**Tarefa a realizar:**
Como fica em inglês esta frase do texto sobre a terceira via nas eleições de 2014: "As eleições de 2014 foram as mais surpreendentes e disputadas de nossa história recente."?

**Trecho selecionado:**
□ □ □ □ □
Valor Econômico
Lições de 2014 para uma terceira via em
2022
A única vez em que se vislumbrou a
possibilidade real de uma “terceira via” chegar ao segundo turno aconteceu em
2014. Faltando um mês para os brasileiros irem às urnas naquele ano, o
Datafolha indicava Dilma Rousseff e Marina Silva tecnicamente empatadas, com
35% a 34% das intenções de voto. O tucano Aécio Neves vinha bem atrás, com
apenas 14%.
As eleições de 2014 foram as mais
surpreendentes e disputadas de nossa história recente. Marina Silva teve o
registro do seu partido - a Rede Sustentabilidade - negado em 2013 e por isso
decidiu se aliar a Eduardo Campos (PSB), assumindo o posto de vice. Em 13 de
agosto, porém, um trágico acidente aéreo tirou a vida do ex-governador
pernambucano. Marina foi então alçada à cabeça de chapa a uma semana do início
oficial da campanha.
Marina Silva tinha recall: em 2010, havia impressionado ao terminar em terceiro lugar com quase 20 milhões de votos (19,3% do total) concorrendo ao Palácio do Planalto pelo minúsculo PV. Além disso, com uma longa trajetória ligada a pautas sociais - havia sido vereadora, deputada estadual e senadora pelo PT e ministra do Meio Ambiente de Lula - e tendo na retaguarda André Lara Resende e Eduardo Giannetti pregando responsabilidade fiscal e reformas econômicas, Marina tinha tudo para furar a polarização histórica entre PT e PSDB.
Em um mês, contudo, sua candidatura
derreteu. À medida em que a disputa esquentava, Marina foi perdendo apoio a
cada pesquisa, enquanto Dilma e Aécio cresciam. Computados os votos em 5 de
outubro, a petista terminou na frente com 41,6%, seguida por Aécio com 33,5%.
Marina obteve somente 21,3% dos votos dos brasileiros.
□ □ □ □ □
**Dados registrados:**
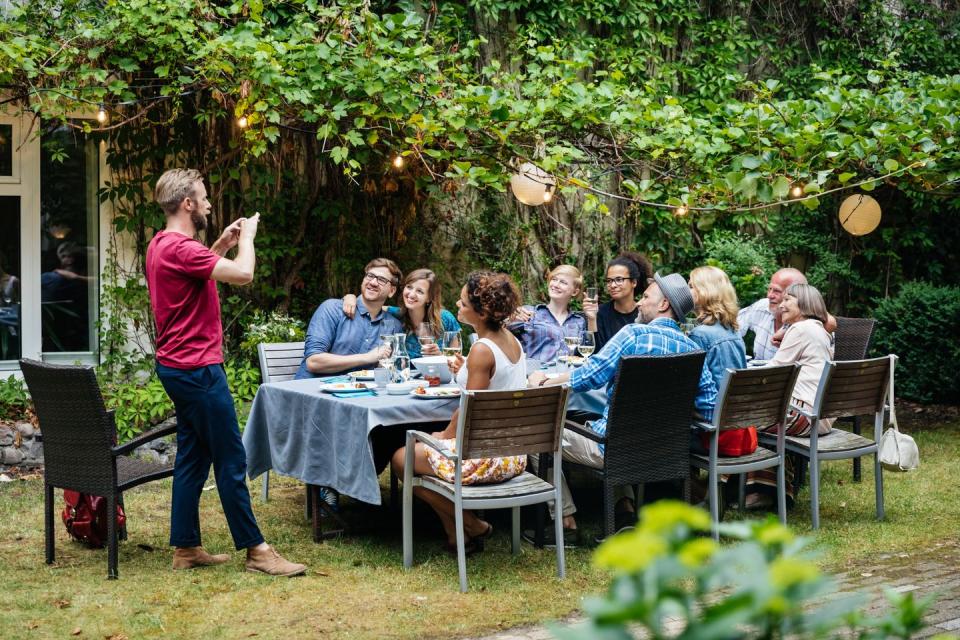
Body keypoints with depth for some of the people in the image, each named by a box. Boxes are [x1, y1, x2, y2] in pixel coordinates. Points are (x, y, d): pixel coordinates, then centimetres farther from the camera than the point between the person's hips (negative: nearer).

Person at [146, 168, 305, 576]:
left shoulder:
□ □ □ □ □
**Solução da tarefa:**
The 2014 elections were the most surprising and hard-fought of our recent history.